The Two-Speed Approach to AI Rules
The central idea gaining traction in government and corporate boardrooms is a two-phase approach to artificial intelligence governance. This strategy involves a deliberate, slow-moving initial phase focused on experimentation and learning, followed by
a rapid scaling phase once safety and effectiveness are better understood. The logic is that AI technology is evolving too quickly for traditional, slow-moving legislative processes to keep up. By the time a comprehensive law is passed, the technology it was designed to regulate may already be obsolete. Instead of a single, all-encompassing law, this model proposes a more adaptive framework: learn in a controlled environment, and then apply those lessons to enable broad, but safe, deployment. This 'crawl, walk, run' method is seen as a way to balance the immense pressure for innovation with the growing concerns over AI's potential risks, from biased decision-making to significant security vulnerabilities.
Learning Slowly Through Regulatory Sandboxes
The 'learn slowly' phase is primarily being implemented through a tool called a 'regulatory sandbox'. A sandbox is a controlled legal environment where companies can test new AI technologies under the supervision of regulators, often with temporary relief from certain existing rules. The European Union's AI Act mandates the creation of these sandboxes, and similar initiatives are being proposed in the United States and piloted in countries like the UK and Singapore. The goal is to close the information gap between innovators and policymakers. Developers get a chance to test their products in real-world conditions with reduced legal uncertainty, which can accelerate product iteration and lower costs. In return, regulators gain invaluable insight into how these complex systems behave, allowing them to gather evidence to inform future, more effective, and evidence-based rules. This collaborative process helps ensure that AI systems are tested for safety, fairness, and transparency before they are deployed to the wider public.
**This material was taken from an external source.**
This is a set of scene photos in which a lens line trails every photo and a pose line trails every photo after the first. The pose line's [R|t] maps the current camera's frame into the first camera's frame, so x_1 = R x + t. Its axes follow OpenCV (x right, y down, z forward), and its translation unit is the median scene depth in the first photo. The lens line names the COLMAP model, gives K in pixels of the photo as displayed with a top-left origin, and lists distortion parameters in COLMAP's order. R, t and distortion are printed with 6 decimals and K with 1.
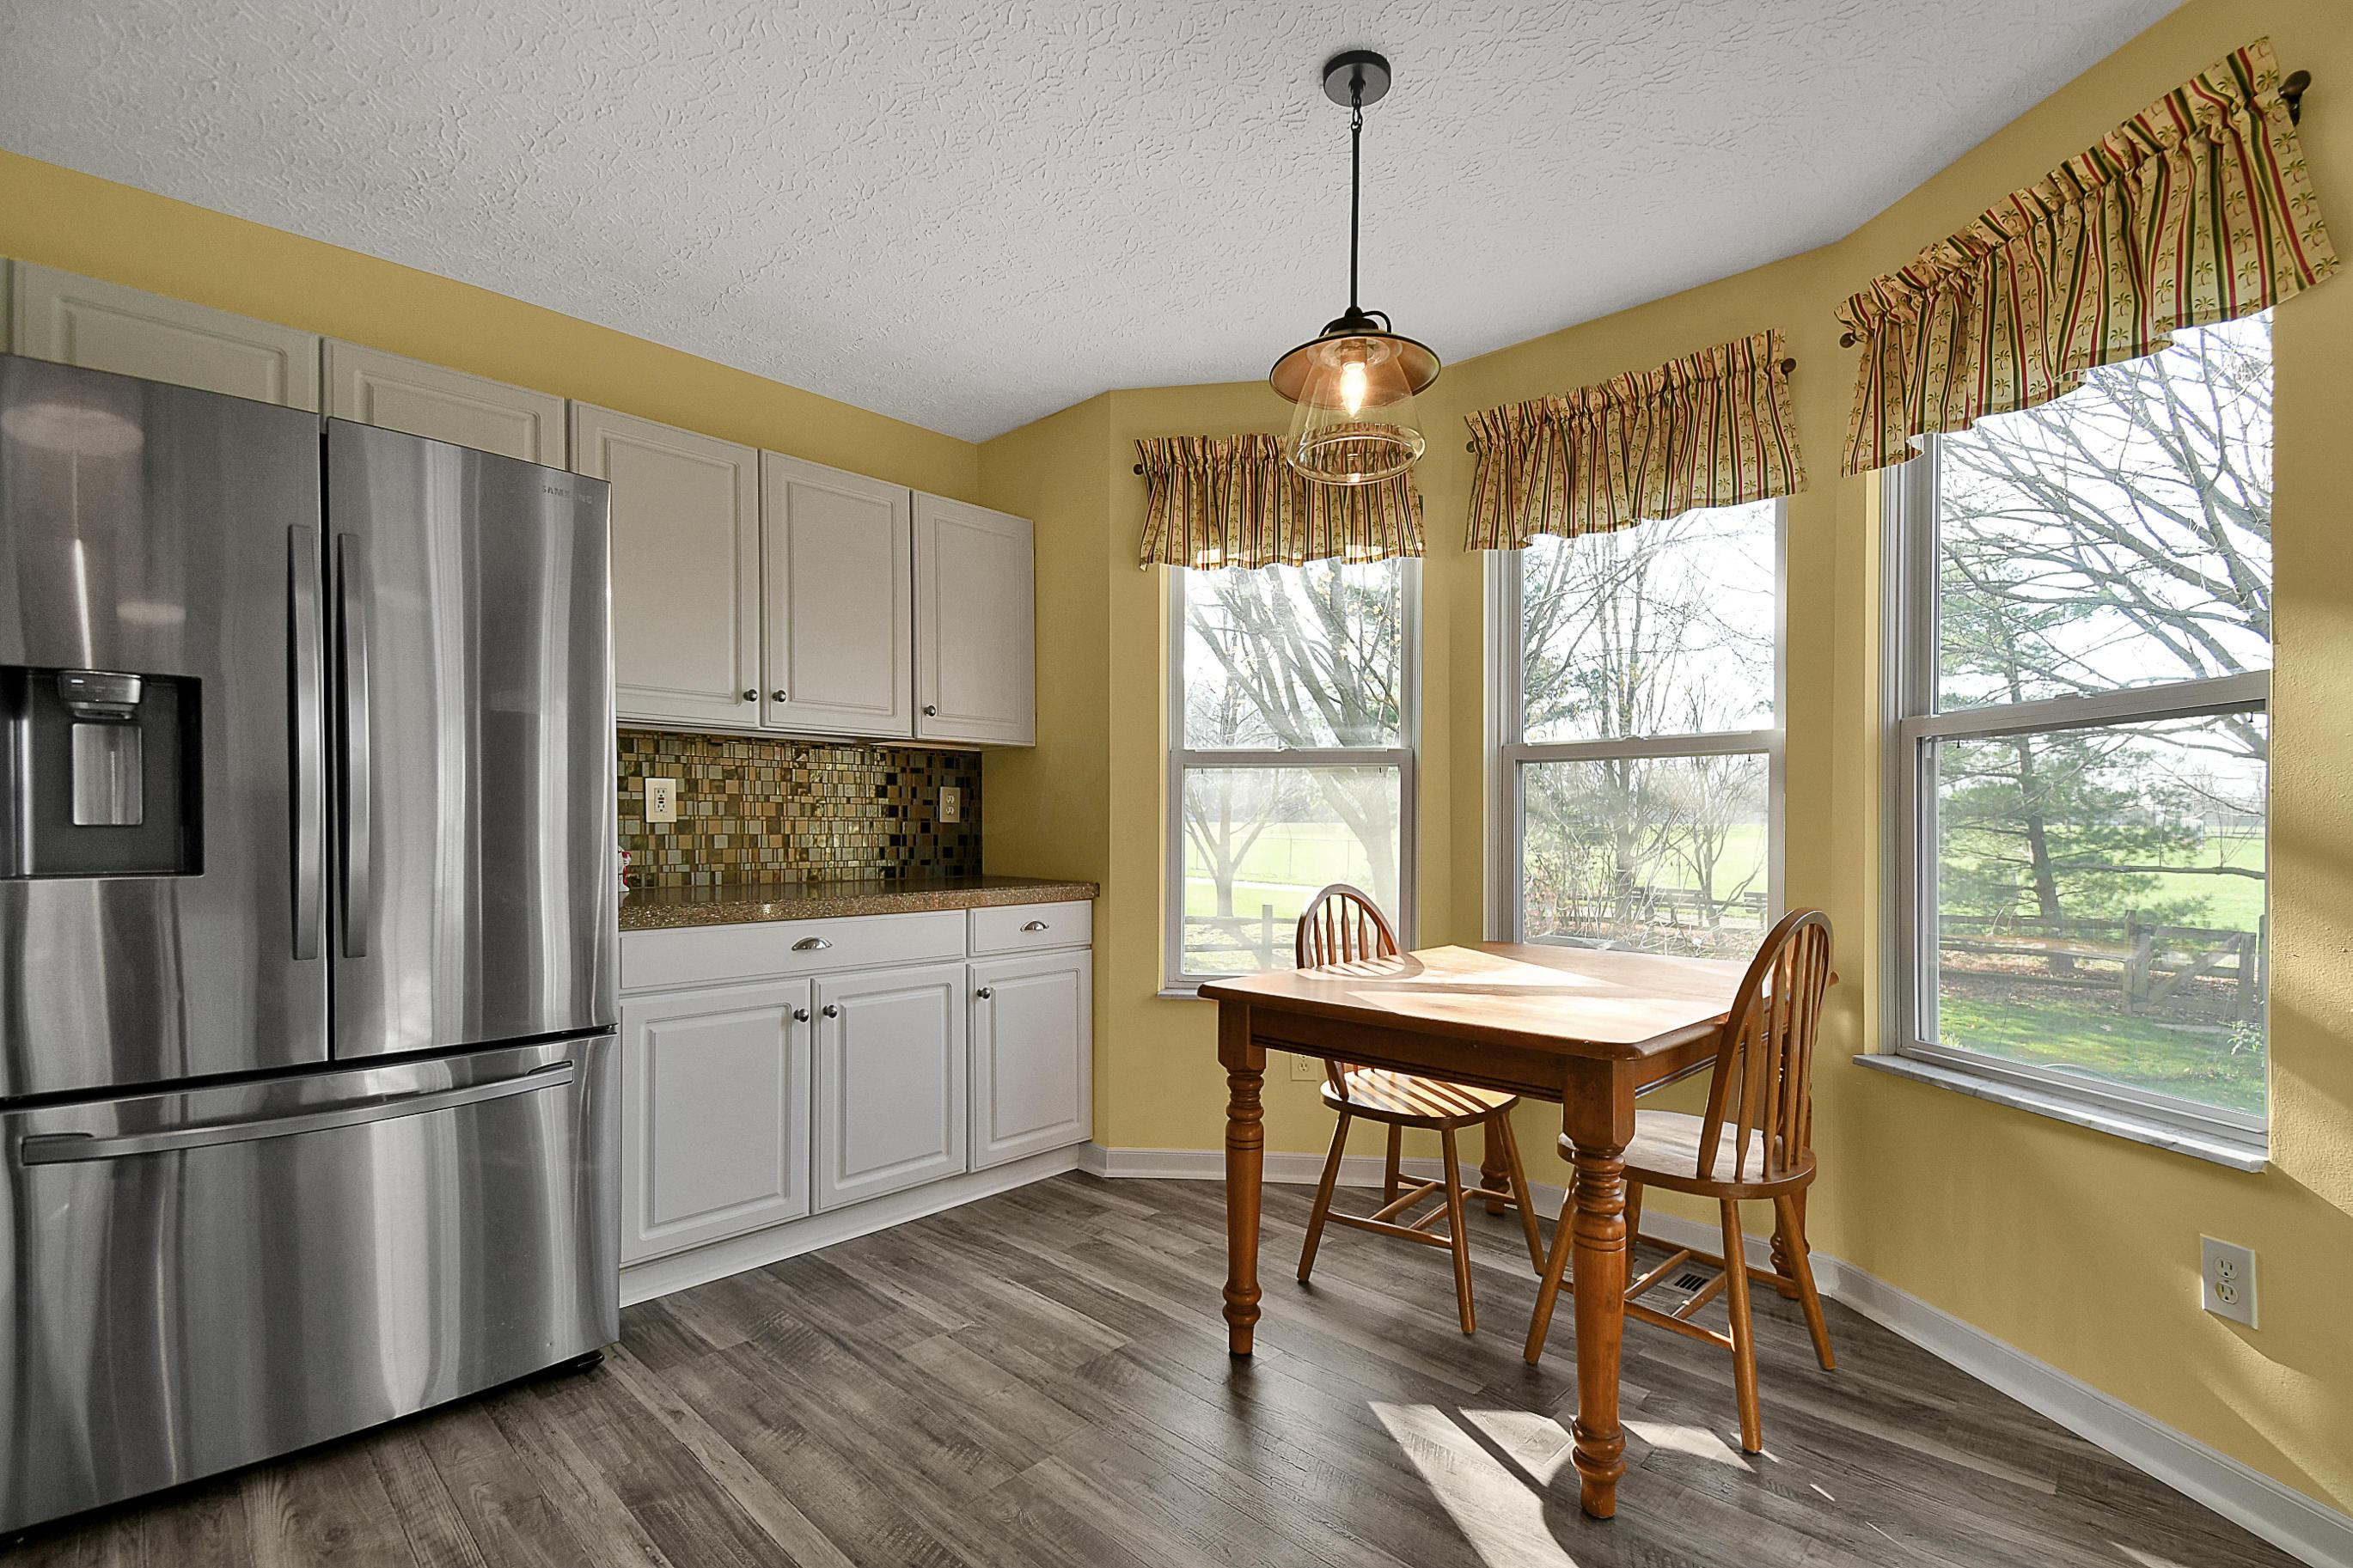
lens RADIAL K [[1054.8, 0, 1216.1], [0, 1054.8, 827.2], [0, 0, 1]] dist [0.003380, -0.013347]
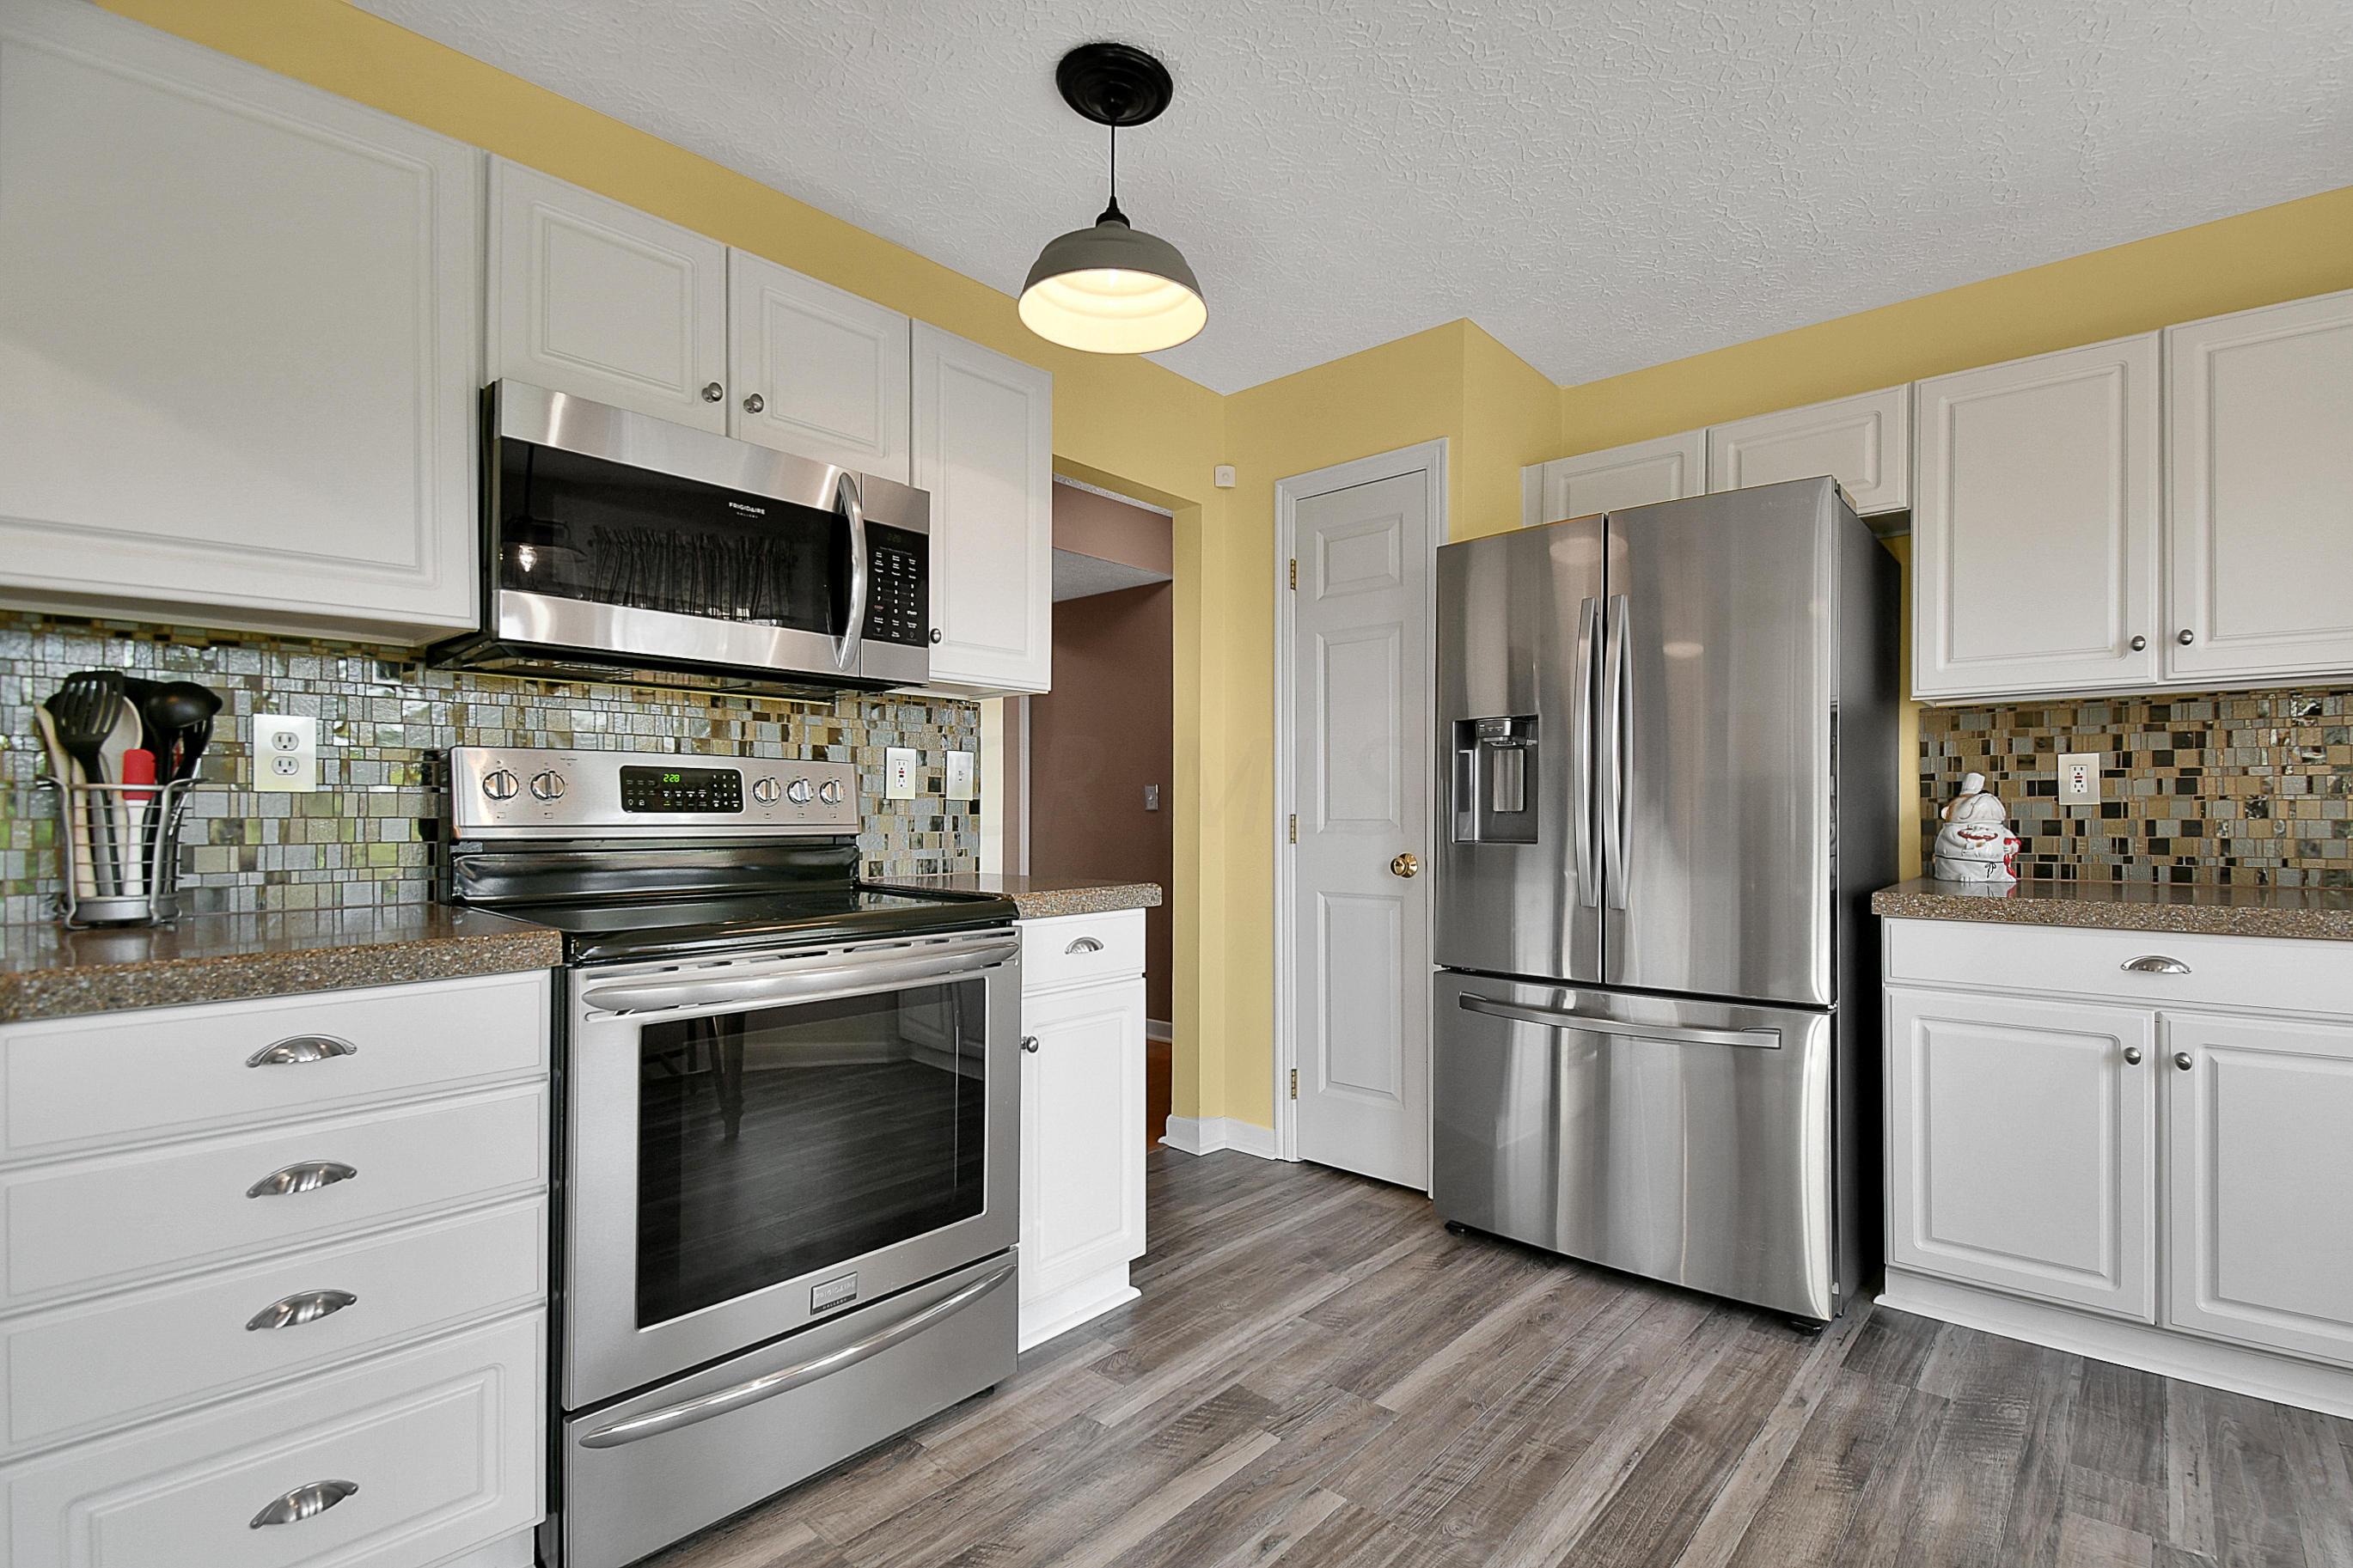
lens RADIAL K [[1054.8, 0, 1194.8], [0, 1054.8, 791.9], [0, 0, 1]] dist [0.003380, -0.013347]
pose [[0.025357, -0.021456, -0.999448, 0.311242], [0.004796, 0.999761, -0.021341, -0.000392], [0.999667, -0.004252, 0.025454, 0.263214]]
The Blueprint for Scaling Quickly
Once an AI application has been tested and its risks are better understood, the governance model shifts to enabling rapid and responsible scaling. This phase relies on establishing clear standards and best practices learned from the sandbox phase. Frameworks like the NIST AI Risk Management Framework in the US and the international ISO 42001 standard provide voluntary but influential guidelines for organizations to build their governance programs around. These frameworks help standardize documentation, risk management, and oversight. For companies, adhering to these standards can streamline compliance, build investor confidence, and provide a competitive advantage. The idea is that by proving their systems are safe and aligned with established best practices in a controlled setting, companies can then move much faster to deploy their innovations across markets, with a lower risk of encountering regulatory roadblocks or causing unintended harm.
A Fragile Consensus
While this phased approach is gaining support, it is not without its critics and challenges. A major concern is that innovation continues to outpace even these more adaptive regulatory efforts. Some argue that a 'slow start' still allows technology to race ahead while governance plays catch-up. There's also the risk that regulatory sandboxes could be captured by large, well-resourced companies, giving them an unfair advantage and potentially stifling competition from smaller startups. Furthermore, many current AI governance strategies within organizations are criticized for being performative—creating a false sense of security with policies that aren't backed by technical enforcement or genuine executive accountability. The gap between having a written policy and having effective, real-time controls remains a significant problem, especially as AI systems become more autonomous. The success of the 'learn slowly, scale quickly' model depends entirely on rigorous oversight and a genuine commitment to translating lessons into binding rules, not just creating loopholes for favored players.